WHAT IS EXPECTED: The answer must be every line from the entries below that includes "occurring".

GIVEN INFORMATION:
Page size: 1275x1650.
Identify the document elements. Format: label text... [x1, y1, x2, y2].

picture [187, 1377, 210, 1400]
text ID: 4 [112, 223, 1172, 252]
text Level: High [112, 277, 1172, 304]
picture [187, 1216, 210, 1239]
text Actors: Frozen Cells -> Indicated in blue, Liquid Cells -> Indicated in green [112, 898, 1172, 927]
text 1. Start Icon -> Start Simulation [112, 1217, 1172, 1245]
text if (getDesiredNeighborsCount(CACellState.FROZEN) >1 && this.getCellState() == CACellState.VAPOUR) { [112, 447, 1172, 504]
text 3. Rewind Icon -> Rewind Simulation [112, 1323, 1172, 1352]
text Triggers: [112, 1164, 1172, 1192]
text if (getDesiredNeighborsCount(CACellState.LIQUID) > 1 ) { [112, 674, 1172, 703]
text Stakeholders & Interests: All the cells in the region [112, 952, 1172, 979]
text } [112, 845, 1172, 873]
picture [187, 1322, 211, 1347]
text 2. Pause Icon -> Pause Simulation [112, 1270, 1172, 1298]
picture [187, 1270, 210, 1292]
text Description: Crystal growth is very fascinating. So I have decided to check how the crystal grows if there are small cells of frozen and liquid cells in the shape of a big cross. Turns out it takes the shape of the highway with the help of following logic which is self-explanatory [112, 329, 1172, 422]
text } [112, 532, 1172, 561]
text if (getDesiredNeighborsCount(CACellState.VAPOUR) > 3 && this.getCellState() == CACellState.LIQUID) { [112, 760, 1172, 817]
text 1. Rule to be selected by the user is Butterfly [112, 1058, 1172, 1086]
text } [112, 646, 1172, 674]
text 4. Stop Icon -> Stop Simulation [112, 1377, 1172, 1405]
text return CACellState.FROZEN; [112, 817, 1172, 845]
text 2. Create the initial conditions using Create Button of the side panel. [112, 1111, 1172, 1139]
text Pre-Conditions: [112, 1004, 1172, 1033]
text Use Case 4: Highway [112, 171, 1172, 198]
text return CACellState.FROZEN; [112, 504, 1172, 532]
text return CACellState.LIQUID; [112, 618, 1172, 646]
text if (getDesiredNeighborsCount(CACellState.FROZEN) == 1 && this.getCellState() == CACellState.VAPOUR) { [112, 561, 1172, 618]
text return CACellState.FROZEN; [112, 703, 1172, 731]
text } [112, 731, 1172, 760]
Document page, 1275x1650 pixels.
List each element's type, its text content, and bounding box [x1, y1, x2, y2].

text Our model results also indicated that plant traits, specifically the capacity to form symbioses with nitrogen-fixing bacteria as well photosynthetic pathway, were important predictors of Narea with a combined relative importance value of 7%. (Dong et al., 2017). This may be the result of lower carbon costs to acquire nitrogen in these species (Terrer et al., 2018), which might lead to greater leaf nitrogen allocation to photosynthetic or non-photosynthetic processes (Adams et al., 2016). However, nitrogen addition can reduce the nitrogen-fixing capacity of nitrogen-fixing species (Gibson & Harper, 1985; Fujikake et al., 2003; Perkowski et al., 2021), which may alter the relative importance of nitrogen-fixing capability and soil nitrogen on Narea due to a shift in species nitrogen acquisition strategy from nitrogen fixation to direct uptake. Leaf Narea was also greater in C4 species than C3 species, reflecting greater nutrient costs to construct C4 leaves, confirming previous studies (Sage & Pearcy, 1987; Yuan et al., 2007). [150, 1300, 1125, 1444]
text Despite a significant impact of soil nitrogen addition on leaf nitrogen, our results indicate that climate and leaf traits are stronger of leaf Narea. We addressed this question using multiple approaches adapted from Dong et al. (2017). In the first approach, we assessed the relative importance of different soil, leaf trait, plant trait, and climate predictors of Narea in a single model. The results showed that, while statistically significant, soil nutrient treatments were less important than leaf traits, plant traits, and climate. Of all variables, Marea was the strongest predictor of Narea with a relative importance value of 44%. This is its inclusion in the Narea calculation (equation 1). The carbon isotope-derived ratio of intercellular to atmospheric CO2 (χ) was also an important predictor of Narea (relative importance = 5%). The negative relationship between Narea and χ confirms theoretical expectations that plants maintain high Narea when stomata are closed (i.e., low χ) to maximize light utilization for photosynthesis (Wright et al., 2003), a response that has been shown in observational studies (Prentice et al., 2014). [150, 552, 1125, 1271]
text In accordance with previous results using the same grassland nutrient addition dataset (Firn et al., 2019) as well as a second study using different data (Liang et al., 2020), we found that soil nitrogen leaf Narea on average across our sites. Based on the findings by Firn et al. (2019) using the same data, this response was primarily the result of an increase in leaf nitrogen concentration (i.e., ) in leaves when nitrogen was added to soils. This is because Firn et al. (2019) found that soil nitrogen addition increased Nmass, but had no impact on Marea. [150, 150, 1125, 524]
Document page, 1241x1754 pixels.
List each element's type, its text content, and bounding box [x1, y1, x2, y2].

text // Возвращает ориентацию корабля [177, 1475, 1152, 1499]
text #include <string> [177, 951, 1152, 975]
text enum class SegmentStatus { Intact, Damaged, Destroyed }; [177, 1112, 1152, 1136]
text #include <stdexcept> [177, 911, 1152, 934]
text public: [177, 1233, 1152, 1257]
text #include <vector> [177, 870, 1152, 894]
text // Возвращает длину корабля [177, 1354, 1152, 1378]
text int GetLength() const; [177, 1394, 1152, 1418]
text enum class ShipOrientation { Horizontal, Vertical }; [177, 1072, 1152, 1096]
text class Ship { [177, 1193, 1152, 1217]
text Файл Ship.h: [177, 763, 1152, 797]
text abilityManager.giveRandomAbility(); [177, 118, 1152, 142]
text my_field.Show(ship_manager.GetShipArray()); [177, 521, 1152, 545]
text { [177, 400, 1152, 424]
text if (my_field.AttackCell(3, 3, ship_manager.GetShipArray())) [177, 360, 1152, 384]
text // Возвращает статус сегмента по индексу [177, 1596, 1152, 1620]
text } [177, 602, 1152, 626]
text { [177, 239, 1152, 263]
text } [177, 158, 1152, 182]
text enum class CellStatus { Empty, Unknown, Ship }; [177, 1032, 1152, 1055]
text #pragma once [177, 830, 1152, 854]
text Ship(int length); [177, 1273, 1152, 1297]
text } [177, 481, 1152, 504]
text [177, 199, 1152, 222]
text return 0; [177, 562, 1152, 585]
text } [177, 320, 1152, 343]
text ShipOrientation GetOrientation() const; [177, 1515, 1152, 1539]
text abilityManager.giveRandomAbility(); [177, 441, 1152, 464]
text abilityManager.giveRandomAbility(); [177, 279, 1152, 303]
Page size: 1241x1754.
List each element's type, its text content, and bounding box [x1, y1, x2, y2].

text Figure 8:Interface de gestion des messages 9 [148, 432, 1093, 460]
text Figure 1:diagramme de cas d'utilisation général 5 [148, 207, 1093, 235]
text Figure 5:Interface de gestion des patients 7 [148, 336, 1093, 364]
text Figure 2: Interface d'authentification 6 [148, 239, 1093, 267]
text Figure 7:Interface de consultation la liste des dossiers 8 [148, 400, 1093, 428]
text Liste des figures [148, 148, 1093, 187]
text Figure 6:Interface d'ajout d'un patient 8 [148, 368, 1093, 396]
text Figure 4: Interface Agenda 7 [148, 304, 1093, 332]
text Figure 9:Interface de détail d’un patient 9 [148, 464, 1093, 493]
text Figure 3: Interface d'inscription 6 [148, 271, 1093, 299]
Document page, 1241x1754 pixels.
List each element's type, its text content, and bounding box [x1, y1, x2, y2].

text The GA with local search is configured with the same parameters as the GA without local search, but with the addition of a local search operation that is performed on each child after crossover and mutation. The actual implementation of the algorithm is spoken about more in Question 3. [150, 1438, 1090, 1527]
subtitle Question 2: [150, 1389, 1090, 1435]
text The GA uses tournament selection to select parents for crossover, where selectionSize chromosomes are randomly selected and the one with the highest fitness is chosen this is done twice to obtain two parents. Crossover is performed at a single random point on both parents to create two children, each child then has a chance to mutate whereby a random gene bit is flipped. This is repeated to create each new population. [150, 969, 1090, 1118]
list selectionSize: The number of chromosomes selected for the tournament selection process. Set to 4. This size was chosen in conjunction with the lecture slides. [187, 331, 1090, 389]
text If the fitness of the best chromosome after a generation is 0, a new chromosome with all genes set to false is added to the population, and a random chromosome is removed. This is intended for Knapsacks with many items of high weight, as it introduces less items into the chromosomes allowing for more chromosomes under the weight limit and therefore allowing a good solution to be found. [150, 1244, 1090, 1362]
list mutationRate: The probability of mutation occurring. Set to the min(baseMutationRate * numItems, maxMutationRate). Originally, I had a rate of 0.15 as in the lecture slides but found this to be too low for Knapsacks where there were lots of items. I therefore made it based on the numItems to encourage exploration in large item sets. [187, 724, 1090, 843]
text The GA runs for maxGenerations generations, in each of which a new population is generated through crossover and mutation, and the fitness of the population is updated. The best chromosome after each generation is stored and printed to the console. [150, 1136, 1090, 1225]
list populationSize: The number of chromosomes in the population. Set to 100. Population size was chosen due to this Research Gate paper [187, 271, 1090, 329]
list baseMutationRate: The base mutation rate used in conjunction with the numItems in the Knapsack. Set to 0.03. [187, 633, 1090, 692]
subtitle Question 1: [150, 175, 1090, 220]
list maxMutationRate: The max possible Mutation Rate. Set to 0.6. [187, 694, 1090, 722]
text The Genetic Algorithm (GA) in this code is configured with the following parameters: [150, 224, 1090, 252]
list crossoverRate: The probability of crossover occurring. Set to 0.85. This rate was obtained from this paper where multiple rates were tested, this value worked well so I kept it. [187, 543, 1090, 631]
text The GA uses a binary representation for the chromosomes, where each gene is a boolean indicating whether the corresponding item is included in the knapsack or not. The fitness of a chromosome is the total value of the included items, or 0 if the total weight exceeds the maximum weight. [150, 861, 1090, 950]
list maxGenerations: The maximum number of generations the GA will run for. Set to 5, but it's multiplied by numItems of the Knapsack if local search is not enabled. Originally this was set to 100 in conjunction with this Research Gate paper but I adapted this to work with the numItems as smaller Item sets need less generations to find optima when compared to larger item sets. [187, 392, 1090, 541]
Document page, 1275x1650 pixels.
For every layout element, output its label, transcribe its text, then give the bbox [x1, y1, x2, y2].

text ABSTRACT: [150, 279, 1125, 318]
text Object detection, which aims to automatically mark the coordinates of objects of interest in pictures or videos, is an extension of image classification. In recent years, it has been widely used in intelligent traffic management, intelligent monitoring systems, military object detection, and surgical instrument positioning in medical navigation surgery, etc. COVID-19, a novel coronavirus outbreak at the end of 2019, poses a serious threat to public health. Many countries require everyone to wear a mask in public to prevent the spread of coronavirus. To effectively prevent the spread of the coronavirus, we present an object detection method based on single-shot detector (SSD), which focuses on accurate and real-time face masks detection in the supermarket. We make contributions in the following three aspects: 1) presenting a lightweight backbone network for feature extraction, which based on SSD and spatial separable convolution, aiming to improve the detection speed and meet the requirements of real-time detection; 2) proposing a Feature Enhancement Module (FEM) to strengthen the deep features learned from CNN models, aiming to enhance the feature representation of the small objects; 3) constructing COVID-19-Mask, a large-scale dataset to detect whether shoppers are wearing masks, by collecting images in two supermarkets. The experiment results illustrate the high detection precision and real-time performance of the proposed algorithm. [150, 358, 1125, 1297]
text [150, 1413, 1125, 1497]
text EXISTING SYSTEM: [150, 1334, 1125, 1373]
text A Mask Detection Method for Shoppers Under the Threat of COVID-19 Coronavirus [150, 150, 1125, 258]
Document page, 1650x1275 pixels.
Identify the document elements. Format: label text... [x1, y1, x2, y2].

RESULT:
list mutationRate: The probability of mutation occurring. Set to the min(baseMutationRate * numItems, maxMutationRate). Originally, I had a rate of 0.15 as in the lecture slides but found this to be too low for Knapsacks where there were lots of items. I therefore made it based on the numItems to encourage exploration in large item sets. [187, 724, 1090, 843]
list crossoverRate: The probability of crossover occurring. Set to 0.85. This rate was obtained from this paper where multiple rates were tested, this value worked well so I kept it. [187, 543, 1090, 631]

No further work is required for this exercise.